§ What the task asks: Once the pictures are set aside, copy the data below exactly as it stands.

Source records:
────
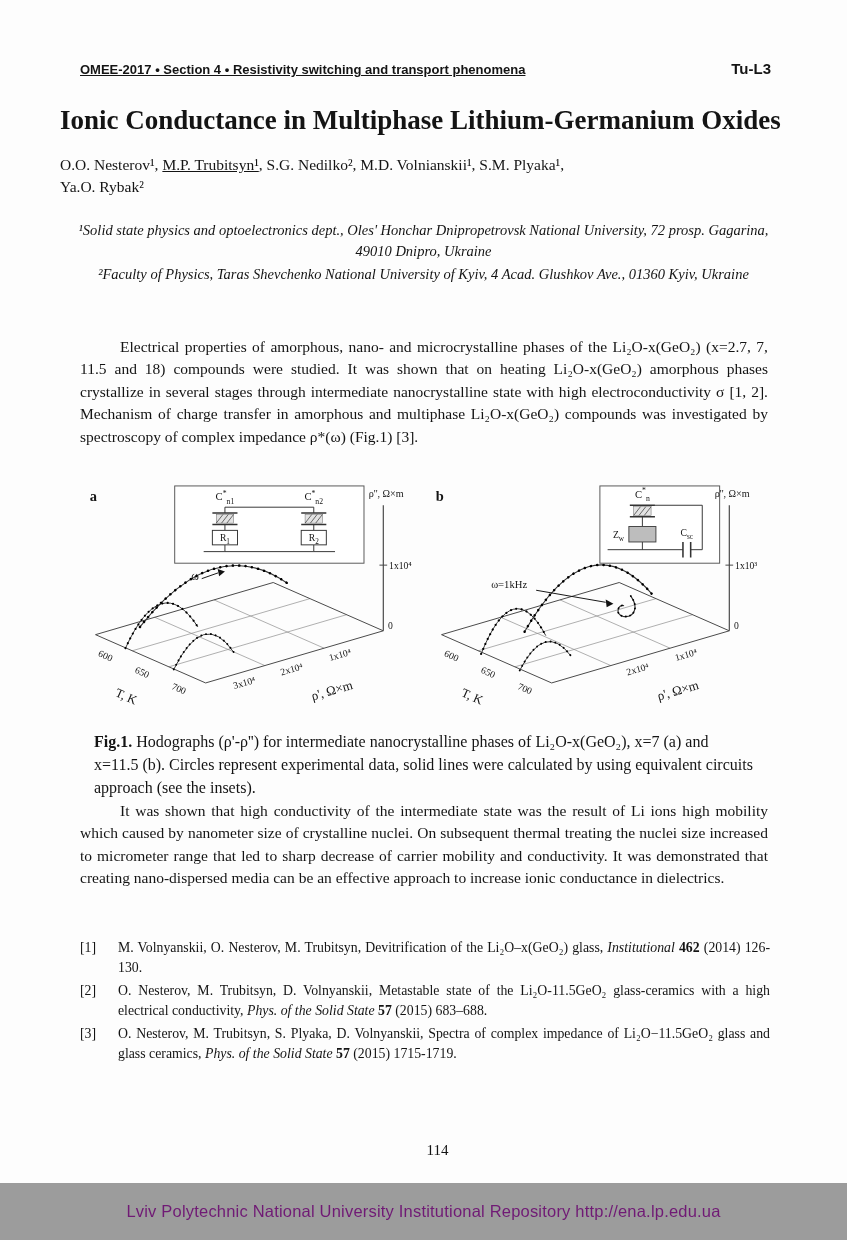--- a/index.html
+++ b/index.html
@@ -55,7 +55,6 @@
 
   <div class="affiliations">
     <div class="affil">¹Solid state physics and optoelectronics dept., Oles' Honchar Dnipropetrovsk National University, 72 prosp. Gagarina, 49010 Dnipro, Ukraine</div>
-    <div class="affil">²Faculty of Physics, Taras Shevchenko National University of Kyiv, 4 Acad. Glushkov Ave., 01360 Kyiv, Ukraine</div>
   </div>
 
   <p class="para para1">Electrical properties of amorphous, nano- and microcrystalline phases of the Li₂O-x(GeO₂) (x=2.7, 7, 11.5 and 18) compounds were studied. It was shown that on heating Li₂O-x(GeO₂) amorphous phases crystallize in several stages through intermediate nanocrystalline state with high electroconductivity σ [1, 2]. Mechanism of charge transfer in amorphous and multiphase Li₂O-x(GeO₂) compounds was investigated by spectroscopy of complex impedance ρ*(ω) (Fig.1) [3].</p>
────
§ Task output:
--- a/index.html
+++ b/index.html
@@ -55,7 +55,6 @@
 
   <div class="affiliations">
     <div class="affil">¹Solid state physics and optoelectronics dept., Oles' Honchar Dnipropetrovsk National University, 72 prosp. Gagarina, 49010 Dnipro, Ukraine</div>
-    <div class="affil">²Faculty of Physics, Taras Shevchenko National University of Kyiv, 4 Acad. Glushkov Ave., 01360 Kyiv, Ukraine</div>
   </div>
 
   <p class="para para1">Electrical properties of amorphous, nano- and microcrystalline phases of the Li₂O-x(GeO₂) (x=2.7, 7, 11.5 and 18) compounds were studied. It was shown that on heating Li₂O-x(GeO₂) amorphous phases crystallize in several stages through intermediate nanocrystalline state with high electroconductivity σ [1, 2]. Mechanism of charge transfer in amorphous and multiphase Li₂O-x(GeO₂) compounds was investigated by spectroscopy of complex impedance ρ*(ω) (Fig.1) [3].</p>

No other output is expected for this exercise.